By STEVE CONNOR IN LONDON
A collision between Earth and a passing comet in the 6th century AD may have caused the collapse of agriculture, mass famine and, indirectly, the emergence of bubonic plague in Europe.
Welsh scientists have calculated that a relatively small comet, or a fragment of one, could have caused huge amounts of dust and debris to be ejected into the atmosphere that would have blocked out the sun for months.
The effect would have been crop failures and mass famine that could have allowed bubonic plague to spread more easily among a physically weakened population.
Studies of tree rings - from preserved oaks retrieved from Irish bogs and ancient American pine trees - have shown that plant growth around the world almost stopped completely between about AD536 and AD545.
Chinese historical records refer to a "dust veil" obscuring the skies and Mediterranean historians record a "dry fog" that blocked out much of the sun's heat for more than a year.
Scientists have suggested two possible causes for this sudden shift to winter-like conditions, both involving the ejection of dust or debris into the atmosphere to block out the sun and so preventing plant photosynthesis.
One idea is that a super-volcano erupted somewhere in the world, but neither the volcano nor its acidic deposits have been identified, says Derek Ward-Thompson, who carried out the latest study at Cardiff University.
The other proposal involves a collision with a passing asteroid or comet big enough to cause the effect, but again Ward-Thompson said there was no direct evidence for this in terms of a suitable impact crater.

◆ **Brief**
The article on the sixth-century comet names several consequences that a collision between Earth and a comet may have had. List them. The material after this point is drawn from a different source.

Recorded data

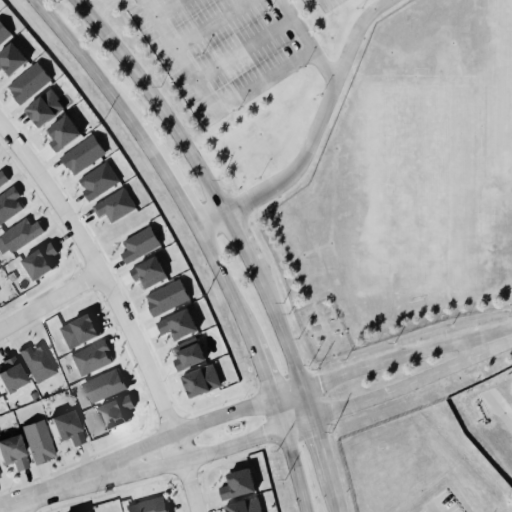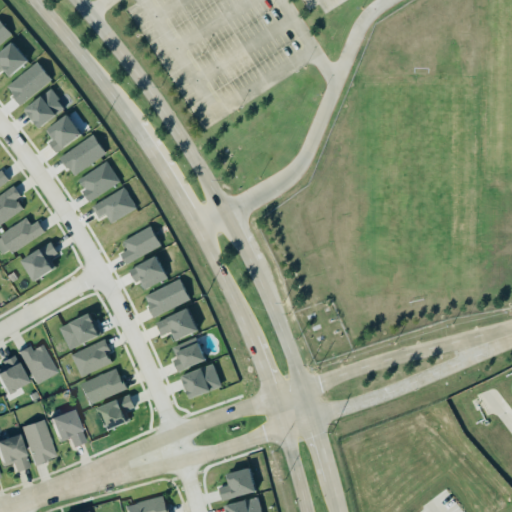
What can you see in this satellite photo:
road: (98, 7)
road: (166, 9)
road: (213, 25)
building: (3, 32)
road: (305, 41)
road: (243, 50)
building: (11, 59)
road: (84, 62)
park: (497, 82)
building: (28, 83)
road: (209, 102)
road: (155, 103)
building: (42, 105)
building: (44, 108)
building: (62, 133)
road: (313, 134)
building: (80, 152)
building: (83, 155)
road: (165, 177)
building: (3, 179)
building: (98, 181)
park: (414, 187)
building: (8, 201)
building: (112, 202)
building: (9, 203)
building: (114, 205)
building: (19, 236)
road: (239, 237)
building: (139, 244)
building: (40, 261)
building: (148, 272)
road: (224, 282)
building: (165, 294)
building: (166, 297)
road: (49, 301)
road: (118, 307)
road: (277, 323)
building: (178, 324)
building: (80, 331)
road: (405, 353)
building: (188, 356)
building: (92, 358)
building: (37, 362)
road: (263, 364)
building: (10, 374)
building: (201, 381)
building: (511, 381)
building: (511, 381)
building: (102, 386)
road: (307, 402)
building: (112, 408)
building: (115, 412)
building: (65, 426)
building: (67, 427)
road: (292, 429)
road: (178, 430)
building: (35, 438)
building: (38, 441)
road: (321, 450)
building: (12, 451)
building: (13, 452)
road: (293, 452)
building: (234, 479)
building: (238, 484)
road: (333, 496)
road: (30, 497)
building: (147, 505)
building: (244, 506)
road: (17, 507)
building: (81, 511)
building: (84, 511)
--
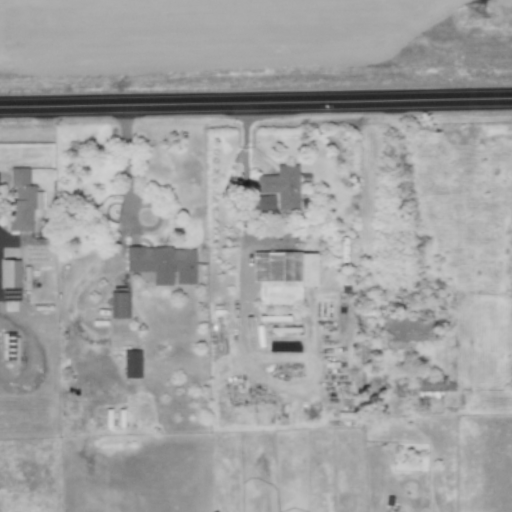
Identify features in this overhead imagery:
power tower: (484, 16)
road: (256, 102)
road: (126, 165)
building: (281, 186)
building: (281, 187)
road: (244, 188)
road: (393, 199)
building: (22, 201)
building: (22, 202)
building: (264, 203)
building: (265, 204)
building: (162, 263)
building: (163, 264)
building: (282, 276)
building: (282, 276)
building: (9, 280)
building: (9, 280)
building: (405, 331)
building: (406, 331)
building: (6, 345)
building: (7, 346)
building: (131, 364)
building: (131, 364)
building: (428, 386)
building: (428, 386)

◆ **Final result**
- The collapse of agriculture
- Mass famine
- Indirectly, the emergence of bubonic plague in Europe